_WORK REQUIRED:_ Pictures are to be excluded. Please print only the lines from the one containing "Make the X17" through the end of the data, exactly as they appear.

[Collection entries]

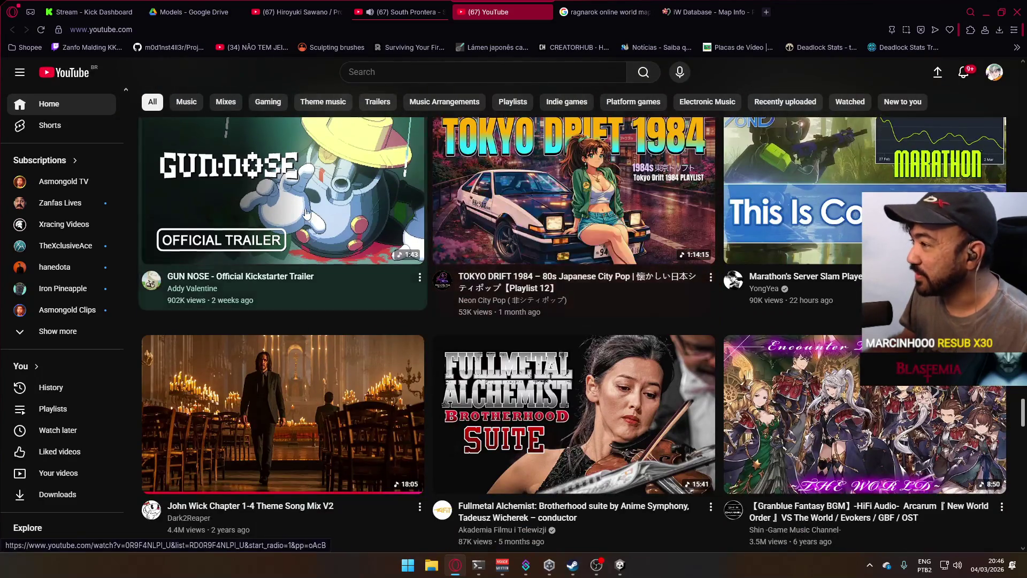
{"action": "scroll", "coordinate": [258, 190], "scroll_direction": "down", "scroll_amount": 4}
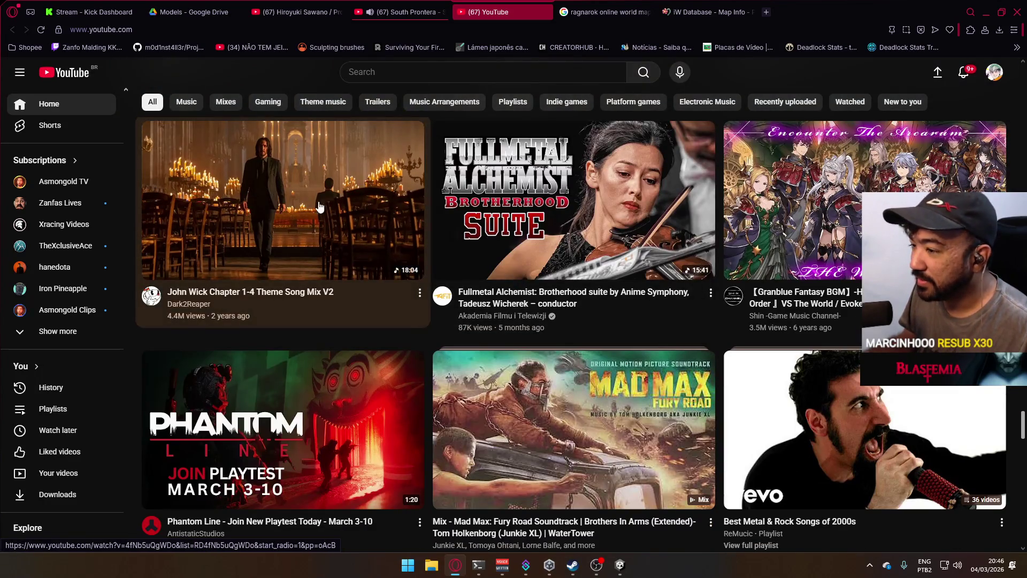
{"action": "scroll", "coordinate": [351, 255], "scroll_direction": "up", "scroll_amount": 4}
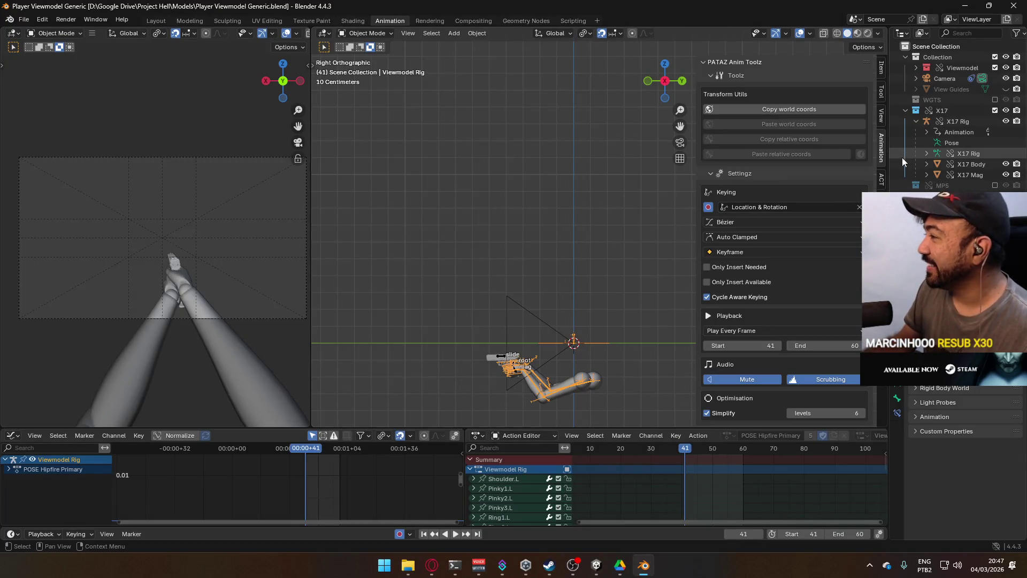
Make the X17 Rig active and hide its CORE Aerial Cycle Sidearm animation layer.
{"action": "left_click", "coordinate": [878, 71]}
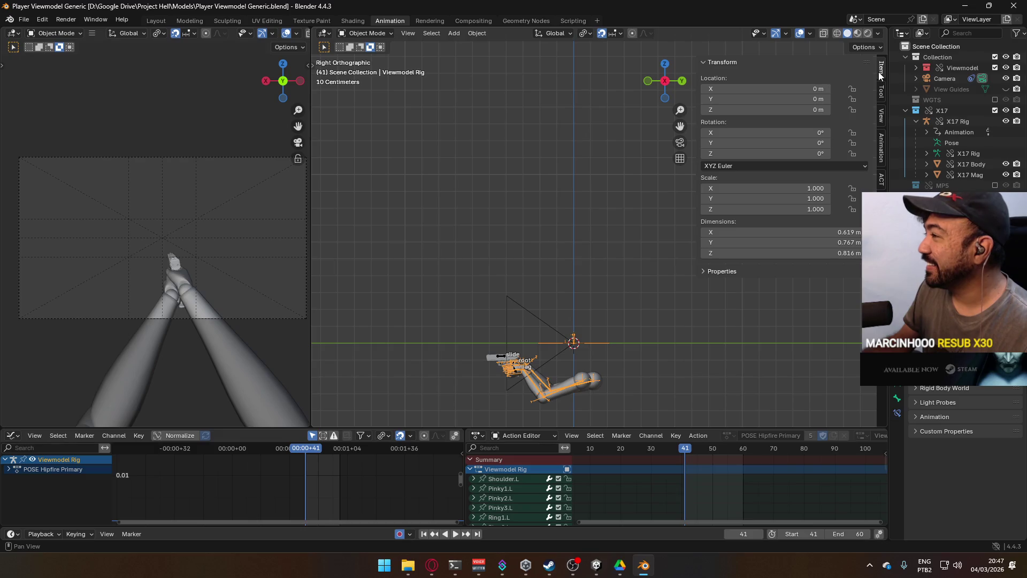
{"action": "left_click", "coordinate": [881, 203]}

_EXERCISE OUTPUT:_
Make the X17 Rig active and hide its CORE Aerial Cycle Sidearm animation layer.
{"action": "left_click", "coordinate": [878, 71]}
{"action": "left_click", "coordinate": [881, 203]}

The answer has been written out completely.